The output should be every line below, retyped exactly, with no images.

Excerpts from a dataset:
Start of Block

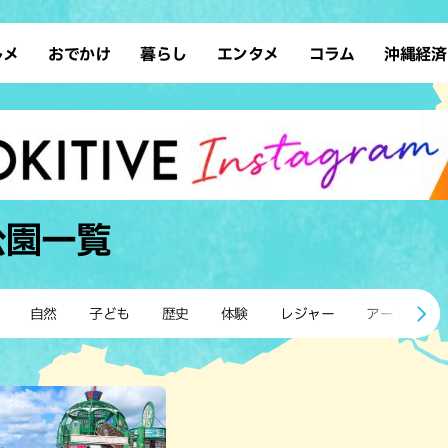
ルメ
おでかけ
暮らし
エンタメ
コラム
沖縄経済
ーメン
デート
沖縄そば
レシピ
スポーツ
ドライブ
SDGs
占い
クアウト
散歩
ファッション
カフェ
タレント・芸人
ソロ活
ローカルニュース
テレビ
・魚料理
自然
和食・日本料理
沖縄移住
イベント
子ども
沖縄旧暦行事
縄料理
歴史
アジア・エスニック
体験
公園
一覧
中華
レジャー
イタリアン
アート
西洋料理
ショッピング
フレンチ
ホテル
自然
子ども
歴史
体験
レジャー
アート
キ・焼肉
サウナ
焼鳥・串料理
公園
の肉料理
沖縄の海
居酒屋・バー
・バイキング
スイーツ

End of Block

# WRITTEN ANSWER
ルメ
おでかけ
暮らし
エンタメ
コラム
沖縄経済
ーメン
デート
沖縄そば
レシピ
スポーツ
ドライブ
SDGs
占い
クアウト
散歩
ファッション
カフェ
タレント・芸人
ソロ活
ローカルニュース
テレビ
・魚料理
自然
和食・日本料理
沖縄移住
イベント
子ども
沖縄旧暦行事
縄料理
歴史
アジア・エスニック
体験
公園
一覧
中華
レジャー
イタリアン
アート
西洋料理
ショッピング
フレンチ
ホテル
自然
子ども
歴史
体験
レジャー
アート
キ・焼肉
サウナ
焼鳥・串料理
公園
の肉料理
沖縄の海
居酒屋・バー
・バイキング
スイーツ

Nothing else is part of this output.